# YOUR OBJECTIVE:
Copy every line below that contains the word "Kapalı". Case counts, so skip lines where it appears only with different capitals.

# RECORD EXTRACTS:
-*-

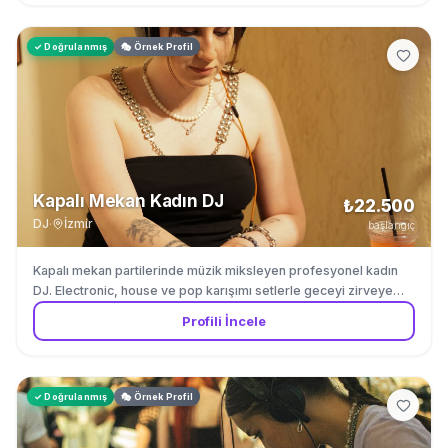
✓ Doğrulanmış
🎭 Örnek Profil
Kapalı Mekan Kadın DJ
₺22.500
DJ
·
İzmir
başlangıç
Kapalı mekan partilerinde müzik miksleyen profesyonel kadın
DJ. Electronic, house ve pop karışımı setlerle geceyi zirveye
taşıyor.
Profili İncele
✓ Doğrulanmış
🎭 Örnek Profil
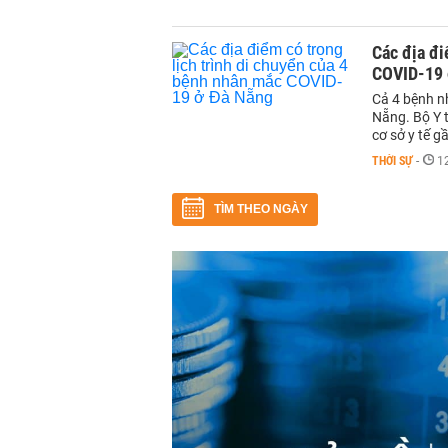
Các địa đi
COVID-19 
Cả 4 bệnh n
Nẵng. Bộ Y t
cơ sở y tế g
THỜI SỰ
-
1
TÌM THEO NGÀY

-*-

# SOLVED PROBLEM:
Kapalı Mekan Kadın DJ
Kapalı mekan partilerinde müzik miksleyen profesyonel kadın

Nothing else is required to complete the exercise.